**Texto para leitura:**
Desembargadores divergem, mas réu é mantido absolvido por porte ilegal de arma em Campo Grande

Campo Grande/MS, 30 de maio de 2025.

Por redação.

Maioria da 3ª Câmara Criminal entendeu que versão policial não eliminou incerteza sobre autoria; relator destacou fragilidade das provas

 

A 3ª Câmara Criminal do Tribunal de Justiça de Mato Grosso do Sul negou, por maioria, provimento ao recurso do Ministério Público e manteve a absolvição de  F.S.O da acusação de porte ilegal de arma de fogo de uso permitido (art. 14 da Lei 10.826/03). O julgamento contou com voto divergente do revisor, desembargador Fernando Paes de Campos, que se manifestou pela condenação do réu.

**O que fazer:** Escreva de novo o trecho da notícia sobre a absolvição por porte ilegal de arma que começa em "Por redação." e termina em "condenação do réu.", trocando "recurso" por "apelo".

**Dados para análise:**
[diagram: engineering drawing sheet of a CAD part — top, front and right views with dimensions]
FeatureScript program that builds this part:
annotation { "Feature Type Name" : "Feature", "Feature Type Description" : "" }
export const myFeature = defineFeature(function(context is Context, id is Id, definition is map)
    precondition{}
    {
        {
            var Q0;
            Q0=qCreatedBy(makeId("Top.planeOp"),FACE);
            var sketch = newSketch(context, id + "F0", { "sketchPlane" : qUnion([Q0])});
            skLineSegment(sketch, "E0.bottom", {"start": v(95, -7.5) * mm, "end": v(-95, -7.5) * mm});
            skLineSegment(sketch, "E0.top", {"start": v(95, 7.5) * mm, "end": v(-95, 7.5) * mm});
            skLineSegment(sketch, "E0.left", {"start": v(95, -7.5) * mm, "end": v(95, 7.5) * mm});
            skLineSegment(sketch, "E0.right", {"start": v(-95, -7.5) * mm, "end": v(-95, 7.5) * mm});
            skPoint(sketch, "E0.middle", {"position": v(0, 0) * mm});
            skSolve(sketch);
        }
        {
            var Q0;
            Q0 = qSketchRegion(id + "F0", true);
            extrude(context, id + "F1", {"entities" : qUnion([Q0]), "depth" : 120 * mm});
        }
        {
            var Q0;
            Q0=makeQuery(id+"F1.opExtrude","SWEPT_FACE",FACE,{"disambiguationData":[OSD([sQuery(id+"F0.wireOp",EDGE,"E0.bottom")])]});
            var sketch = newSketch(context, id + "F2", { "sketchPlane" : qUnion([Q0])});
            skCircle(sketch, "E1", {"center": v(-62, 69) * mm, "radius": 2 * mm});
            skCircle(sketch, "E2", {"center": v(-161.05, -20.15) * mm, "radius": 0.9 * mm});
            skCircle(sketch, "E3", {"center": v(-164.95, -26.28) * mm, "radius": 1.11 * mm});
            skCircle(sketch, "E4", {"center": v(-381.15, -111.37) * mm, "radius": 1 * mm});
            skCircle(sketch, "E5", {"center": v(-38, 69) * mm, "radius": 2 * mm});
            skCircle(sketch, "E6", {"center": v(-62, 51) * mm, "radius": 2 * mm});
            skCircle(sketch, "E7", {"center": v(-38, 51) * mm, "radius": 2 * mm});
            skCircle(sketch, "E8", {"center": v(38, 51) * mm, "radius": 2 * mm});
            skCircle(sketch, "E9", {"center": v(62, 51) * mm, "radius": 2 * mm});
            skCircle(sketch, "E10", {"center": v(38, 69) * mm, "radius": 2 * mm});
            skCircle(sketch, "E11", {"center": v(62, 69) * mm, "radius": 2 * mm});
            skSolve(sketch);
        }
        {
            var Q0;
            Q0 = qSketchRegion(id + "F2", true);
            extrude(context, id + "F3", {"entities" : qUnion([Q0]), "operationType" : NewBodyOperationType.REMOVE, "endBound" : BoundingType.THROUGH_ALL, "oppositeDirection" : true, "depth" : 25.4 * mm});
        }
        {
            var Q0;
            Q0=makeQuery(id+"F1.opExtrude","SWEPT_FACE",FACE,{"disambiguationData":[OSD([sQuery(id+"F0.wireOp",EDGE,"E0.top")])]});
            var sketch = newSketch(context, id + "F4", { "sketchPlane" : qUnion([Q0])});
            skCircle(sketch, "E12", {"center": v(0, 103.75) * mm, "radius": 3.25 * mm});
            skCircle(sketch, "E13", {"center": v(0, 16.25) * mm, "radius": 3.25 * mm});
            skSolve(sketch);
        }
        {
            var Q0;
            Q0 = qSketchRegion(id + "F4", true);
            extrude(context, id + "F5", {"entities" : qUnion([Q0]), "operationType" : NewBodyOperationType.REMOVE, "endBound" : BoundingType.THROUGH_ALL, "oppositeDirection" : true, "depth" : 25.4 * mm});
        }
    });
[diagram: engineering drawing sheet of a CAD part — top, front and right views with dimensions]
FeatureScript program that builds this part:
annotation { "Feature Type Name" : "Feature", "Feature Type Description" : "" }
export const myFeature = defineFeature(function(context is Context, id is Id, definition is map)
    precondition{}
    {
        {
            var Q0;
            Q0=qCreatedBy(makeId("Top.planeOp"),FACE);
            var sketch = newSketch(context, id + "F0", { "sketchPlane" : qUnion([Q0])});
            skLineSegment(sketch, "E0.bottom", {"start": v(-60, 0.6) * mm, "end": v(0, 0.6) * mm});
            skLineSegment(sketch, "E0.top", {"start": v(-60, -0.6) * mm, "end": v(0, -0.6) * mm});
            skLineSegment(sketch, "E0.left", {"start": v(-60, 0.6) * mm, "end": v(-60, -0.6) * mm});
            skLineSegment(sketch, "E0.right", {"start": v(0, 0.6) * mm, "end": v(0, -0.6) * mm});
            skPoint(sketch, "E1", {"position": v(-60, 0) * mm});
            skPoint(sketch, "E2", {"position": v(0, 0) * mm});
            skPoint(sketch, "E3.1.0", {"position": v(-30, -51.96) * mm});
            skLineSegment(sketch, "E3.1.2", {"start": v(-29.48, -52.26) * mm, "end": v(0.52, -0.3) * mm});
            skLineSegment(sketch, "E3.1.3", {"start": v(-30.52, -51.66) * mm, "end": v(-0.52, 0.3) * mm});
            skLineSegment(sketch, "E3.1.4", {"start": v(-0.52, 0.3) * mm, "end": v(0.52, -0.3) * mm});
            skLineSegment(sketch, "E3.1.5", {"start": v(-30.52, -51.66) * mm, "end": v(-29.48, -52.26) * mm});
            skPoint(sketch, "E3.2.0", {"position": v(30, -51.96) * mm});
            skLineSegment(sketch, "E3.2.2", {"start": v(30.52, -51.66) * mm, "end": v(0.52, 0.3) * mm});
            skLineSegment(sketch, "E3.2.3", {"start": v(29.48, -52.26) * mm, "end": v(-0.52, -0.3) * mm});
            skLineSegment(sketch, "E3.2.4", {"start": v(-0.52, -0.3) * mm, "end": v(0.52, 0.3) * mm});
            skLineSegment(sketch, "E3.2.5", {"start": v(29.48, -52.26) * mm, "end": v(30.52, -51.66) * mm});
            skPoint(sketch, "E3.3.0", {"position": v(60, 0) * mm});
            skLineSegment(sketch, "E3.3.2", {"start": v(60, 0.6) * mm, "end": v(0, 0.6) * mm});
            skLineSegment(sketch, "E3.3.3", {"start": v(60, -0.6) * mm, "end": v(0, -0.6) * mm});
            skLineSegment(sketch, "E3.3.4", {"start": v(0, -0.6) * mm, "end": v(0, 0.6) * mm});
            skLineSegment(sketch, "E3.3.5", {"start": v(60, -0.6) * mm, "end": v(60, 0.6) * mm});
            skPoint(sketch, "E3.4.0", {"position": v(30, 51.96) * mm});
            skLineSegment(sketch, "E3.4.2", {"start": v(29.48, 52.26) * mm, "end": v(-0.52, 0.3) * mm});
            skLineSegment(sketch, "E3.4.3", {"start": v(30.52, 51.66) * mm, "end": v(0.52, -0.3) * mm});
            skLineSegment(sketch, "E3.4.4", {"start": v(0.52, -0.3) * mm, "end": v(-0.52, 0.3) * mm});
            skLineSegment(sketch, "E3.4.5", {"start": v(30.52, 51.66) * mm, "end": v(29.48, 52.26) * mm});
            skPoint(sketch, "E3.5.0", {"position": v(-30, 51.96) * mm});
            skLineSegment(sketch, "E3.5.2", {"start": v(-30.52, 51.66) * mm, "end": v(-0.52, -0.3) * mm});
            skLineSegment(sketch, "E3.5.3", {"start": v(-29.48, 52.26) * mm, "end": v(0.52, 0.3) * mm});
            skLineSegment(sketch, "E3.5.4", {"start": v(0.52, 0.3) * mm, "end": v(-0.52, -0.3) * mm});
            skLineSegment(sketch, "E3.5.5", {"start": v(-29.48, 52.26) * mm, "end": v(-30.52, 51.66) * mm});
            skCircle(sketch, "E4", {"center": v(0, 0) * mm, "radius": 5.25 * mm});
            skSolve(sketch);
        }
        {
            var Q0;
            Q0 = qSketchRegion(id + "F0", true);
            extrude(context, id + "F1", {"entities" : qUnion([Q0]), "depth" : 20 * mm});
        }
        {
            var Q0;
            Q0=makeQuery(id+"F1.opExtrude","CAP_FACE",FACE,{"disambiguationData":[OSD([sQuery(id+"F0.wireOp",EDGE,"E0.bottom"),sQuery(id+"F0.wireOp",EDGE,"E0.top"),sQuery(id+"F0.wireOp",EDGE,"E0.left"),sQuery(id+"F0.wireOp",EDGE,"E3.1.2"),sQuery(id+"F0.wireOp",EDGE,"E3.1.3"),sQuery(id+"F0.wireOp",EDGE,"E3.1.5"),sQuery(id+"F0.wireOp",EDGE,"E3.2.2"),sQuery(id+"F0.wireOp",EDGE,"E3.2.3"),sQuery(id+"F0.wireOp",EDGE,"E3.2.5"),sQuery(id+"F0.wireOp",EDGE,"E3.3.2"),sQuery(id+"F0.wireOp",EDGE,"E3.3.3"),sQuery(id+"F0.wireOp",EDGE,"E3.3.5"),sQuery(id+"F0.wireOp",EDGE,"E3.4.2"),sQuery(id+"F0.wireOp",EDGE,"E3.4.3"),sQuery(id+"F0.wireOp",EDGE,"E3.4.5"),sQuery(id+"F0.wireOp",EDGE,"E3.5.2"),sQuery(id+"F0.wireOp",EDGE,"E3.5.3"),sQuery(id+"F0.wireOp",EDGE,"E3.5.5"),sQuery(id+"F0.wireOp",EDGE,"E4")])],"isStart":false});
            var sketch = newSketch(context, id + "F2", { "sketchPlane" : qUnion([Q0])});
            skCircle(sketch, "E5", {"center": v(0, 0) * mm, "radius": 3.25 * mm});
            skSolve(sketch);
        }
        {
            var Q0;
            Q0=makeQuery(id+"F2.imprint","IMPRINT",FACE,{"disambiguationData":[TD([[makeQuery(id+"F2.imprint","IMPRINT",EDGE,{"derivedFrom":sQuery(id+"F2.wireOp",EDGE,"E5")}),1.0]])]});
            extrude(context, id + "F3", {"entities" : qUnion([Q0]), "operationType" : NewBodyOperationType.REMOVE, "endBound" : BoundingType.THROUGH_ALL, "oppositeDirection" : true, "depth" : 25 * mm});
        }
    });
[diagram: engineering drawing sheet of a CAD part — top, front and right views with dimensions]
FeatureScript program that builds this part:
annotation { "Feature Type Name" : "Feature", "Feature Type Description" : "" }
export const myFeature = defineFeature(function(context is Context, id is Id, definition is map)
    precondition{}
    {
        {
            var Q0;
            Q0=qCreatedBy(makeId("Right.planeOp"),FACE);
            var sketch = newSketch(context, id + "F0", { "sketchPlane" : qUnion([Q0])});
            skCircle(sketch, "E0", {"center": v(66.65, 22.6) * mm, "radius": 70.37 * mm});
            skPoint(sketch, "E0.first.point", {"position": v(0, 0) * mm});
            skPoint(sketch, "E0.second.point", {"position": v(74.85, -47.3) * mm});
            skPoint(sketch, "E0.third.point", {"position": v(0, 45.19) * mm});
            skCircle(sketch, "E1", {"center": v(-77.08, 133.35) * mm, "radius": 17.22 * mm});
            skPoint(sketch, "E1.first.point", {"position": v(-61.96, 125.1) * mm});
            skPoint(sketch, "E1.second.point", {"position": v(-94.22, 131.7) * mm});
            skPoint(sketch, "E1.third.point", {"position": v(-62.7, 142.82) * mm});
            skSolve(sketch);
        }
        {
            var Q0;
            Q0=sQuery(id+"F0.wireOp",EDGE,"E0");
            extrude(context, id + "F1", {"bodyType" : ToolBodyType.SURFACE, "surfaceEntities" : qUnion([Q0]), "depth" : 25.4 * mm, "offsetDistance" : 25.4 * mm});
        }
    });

**Resposta escrita:**
Por redação.

Maioria da 3ª Câmara Criminal entendeu que versão policial não eliminou incerteza sobre autoria; relator destacou fragilidade das provas

 

A 3ª Câmara Criminal do Tribunal de Justiça de Mato Grosso do Sul negou, por maioria, provimento ao apelo do Ministério Público e manteve a absolvição de  F.S.O da acusação de porte ilegal de arma de fogo de uso permitido (art. 14 da Lei 10.826/03). O julgamento contou com voto divergente do revisor, desembargador Fernando Paes de Campos, que se manifestou pela condenação do réu.